How has it come to this? Have we really reached the point where Tom Brady is no longer an elite quarterback?

The answer is no, but there are seemingly plenty of people who would tell you otherwise.

Brady may be 36, he may have had a down year – though that’s debatable – and he may not be as good as he was seven or eight years ago, but he’s still Tom freakin’ Brady.

We like to treat quarterbacks as gods, who can turn trashcans into all-pro receivers, but that’s not fair. Brady was dealt a bad hand last season, and even the all-mighty Peyton Manning couldn’t have done much better.

The biggest knock against Brady was that his competition percentage had taken a significant dip. At 60.5 percent, it was his lowest since 2003 – a year in which he won the Super Bowl.
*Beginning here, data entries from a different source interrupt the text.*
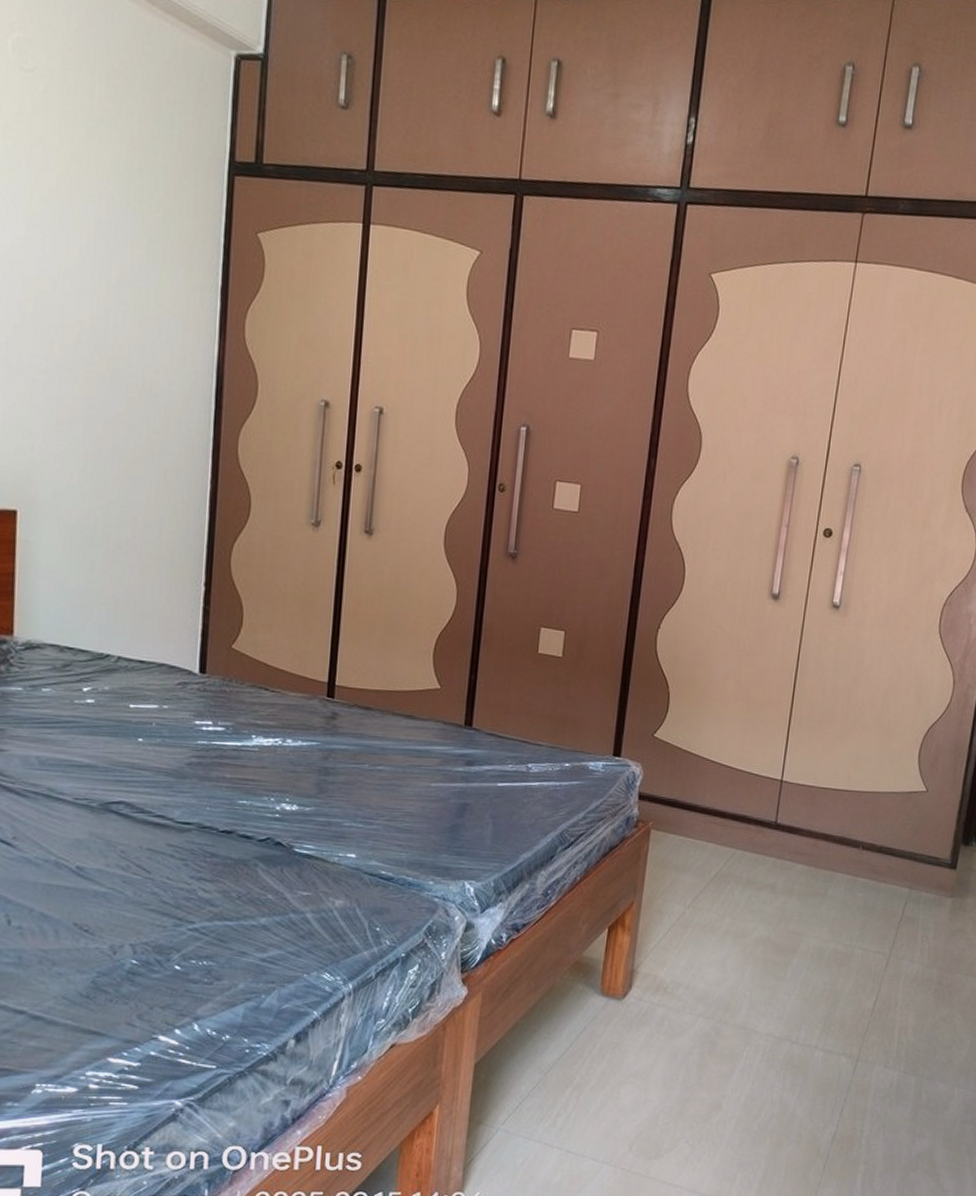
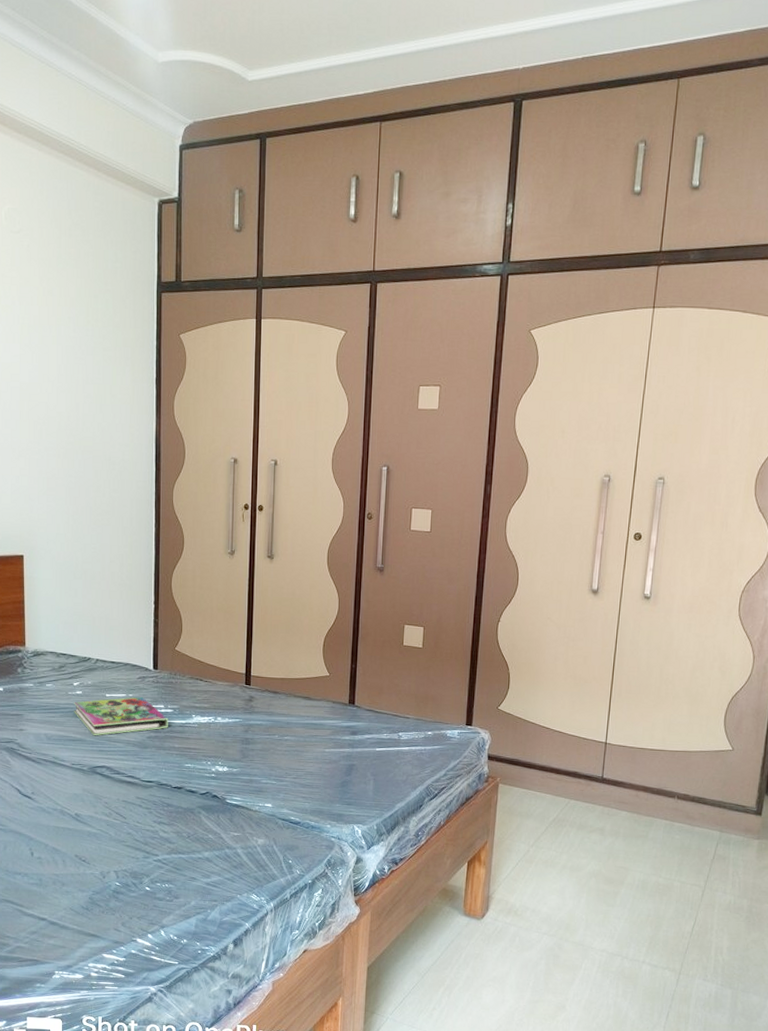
book: none [81,709,218,761] -> present [74,697,168,736]

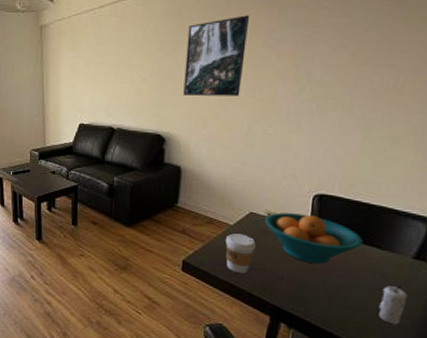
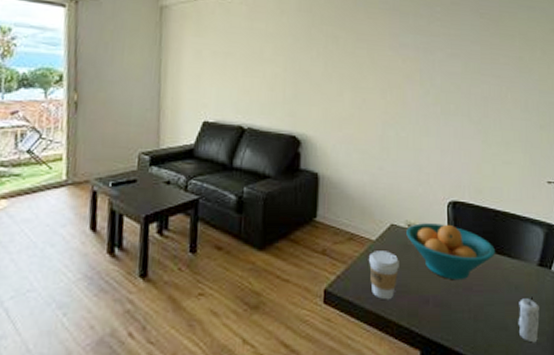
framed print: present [183,15,249,96] -> none [318,18,375,97]

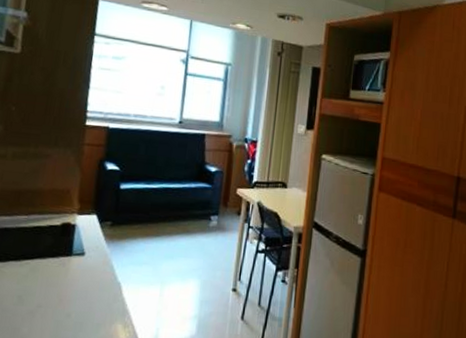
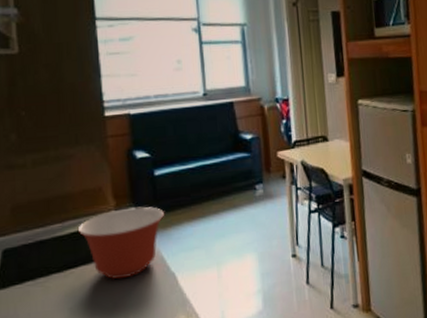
mixing bowl: none [40,213,122,279] -> present [77,206,164,279]

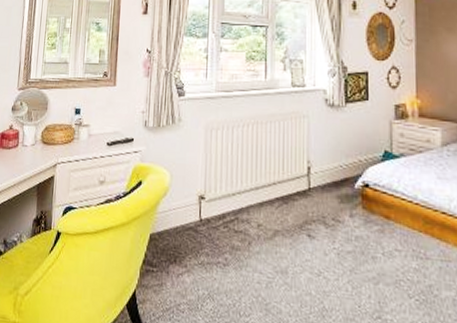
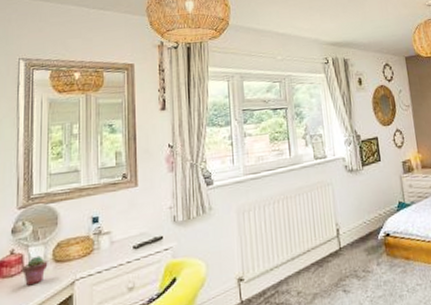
potted succulent: none [17,134,37,160] -> present [22,255,48,286]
Now, there’s no denying that Brady’s statistics were somewhat lackluster, but his receivers gave him very little help.

New England was second in the league with a 6.6 percent drop rate, amounting to 41 drops all year. But say the Patriots had managed to be league average when it came to drops, at right around 26, then Brady’s completion percentage would have jumped up to 63.4 percent, right at his career average.

In 2013, Brady had nothing. Well, that’s not entirely true; Brady did have Julian Edelman, a receiver who actually had more tackles than receptions over the course of the previous three years. To be fair, I’ve always liked Edelman, but does anybody really think his 105 receptions were a product of his untapped talent? No! It was Brady. Brady is the one who turned the former quarterback/cornerback/return man into Wes Welker part two.

That said, Edelman was really the only receiver Brady had left from the 2012 season. Just think of who Brady was missing: Aaron Hernandez was in jail, Wes Welker was in Denver and both Rob Gronkowski and Shane Vereen missed at least half the season with injury. Those guys accounted for 90 percent of Brady’s completions in 2012, and in 2013, he had to play, for the most part, without them.

And what happened when Brady had someone like Gronk to throw to? Well, from weeks 7 to 12 (games in which Gronk was fully healthy), the Patriots averaged 32 points per game, re-solidifiying themselves as a top-five offense, and Brady threw for 298 yards, with a 64.6 percent completion rate, a game, .

Brady may not be the best quarterback in the NFL anymore, maybe not even the second best, but there is no doubt that he is still an elite passer. Underestimate him if you want, but remember that he was still just one win away from reaching the Super Bowl for a sixth time last year.